■ **TASK INSTRUCTIONS**
Print the part of the records that opens with their first line and closes with the line containing "Facebook group for", copying each line without any change.

(Beginning of RECORDS SUPPLIED)

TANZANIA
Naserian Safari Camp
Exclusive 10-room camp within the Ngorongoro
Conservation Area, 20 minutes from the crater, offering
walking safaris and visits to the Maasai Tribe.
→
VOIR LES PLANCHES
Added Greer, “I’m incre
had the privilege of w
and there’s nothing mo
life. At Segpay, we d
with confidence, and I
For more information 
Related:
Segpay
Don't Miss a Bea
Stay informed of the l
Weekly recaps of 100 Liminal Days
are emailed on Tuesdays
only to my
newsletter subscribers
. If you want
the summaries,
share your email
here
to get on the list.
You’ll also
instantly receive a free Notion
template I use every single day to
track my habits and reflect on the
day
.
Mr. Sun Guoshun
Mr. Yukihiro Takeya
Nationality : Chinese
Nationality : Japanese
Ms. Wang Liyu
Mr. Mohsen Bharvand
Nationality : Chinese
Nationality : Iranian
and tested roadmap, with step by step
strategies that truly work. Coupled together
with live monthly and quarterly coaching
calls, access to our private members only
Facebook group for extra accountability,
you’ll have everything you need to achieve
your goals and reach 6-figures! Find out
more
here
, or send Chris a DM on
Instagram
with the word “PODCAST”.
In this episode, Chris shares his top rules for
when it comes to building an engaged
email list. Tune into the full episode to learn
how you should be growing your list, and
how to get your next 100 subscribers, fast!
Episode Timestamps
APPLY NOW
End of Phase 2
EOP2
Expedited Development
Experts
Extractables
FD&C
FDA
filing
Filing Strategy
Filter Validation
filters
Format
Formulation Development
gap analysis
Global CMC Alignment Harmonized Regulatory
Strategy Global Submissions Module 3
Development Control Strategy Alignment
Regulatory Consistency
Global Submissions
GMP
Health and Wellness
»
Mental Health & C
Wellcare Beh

(End of RECORDS SUPPLIED)

■ **RESULT FOR THIS TASK**
TANZANIA
Naserian Safari Camp
Exclusive 10-room camp within the Ngorongoro
Conservation Area, 20 minutes from the crater, offering
walking safaris and visits to the Maasai Tribe.
→
VOIR LES PLANCHES
Added Greer, “I’m incre
had the privilege of w
and there’s nothing mo
life. At Segpay, we d
with confidence, and I
For more information 
Related:
Segpay
Don't Miss a Bea
Stay informed of the l
Weekly recaps of 100 Liminal Days
are emailed on Tuesdays
only to my
newsletter subscribers
. If you want
the summaries,
share your email
here
to get on the list.
You’ll also
instantly receive a free Notion
template I use every single day to
track my habits and reflect on the
day
.
Mr. Sun Guoshun
Mr. Yukihiro Takeya
Nationality : Chinese
Nationality : Japanese
Ms. Wang Liyu
Mr. Mohsen Bharvand
Nationality : Chinese
Nationality : Iranian
and tested roadmap, with step by step
strategies that truly work. Coupled together
with live monthly and quarterly coaching
calls, access to our private members only
Facebook group for extra accountability,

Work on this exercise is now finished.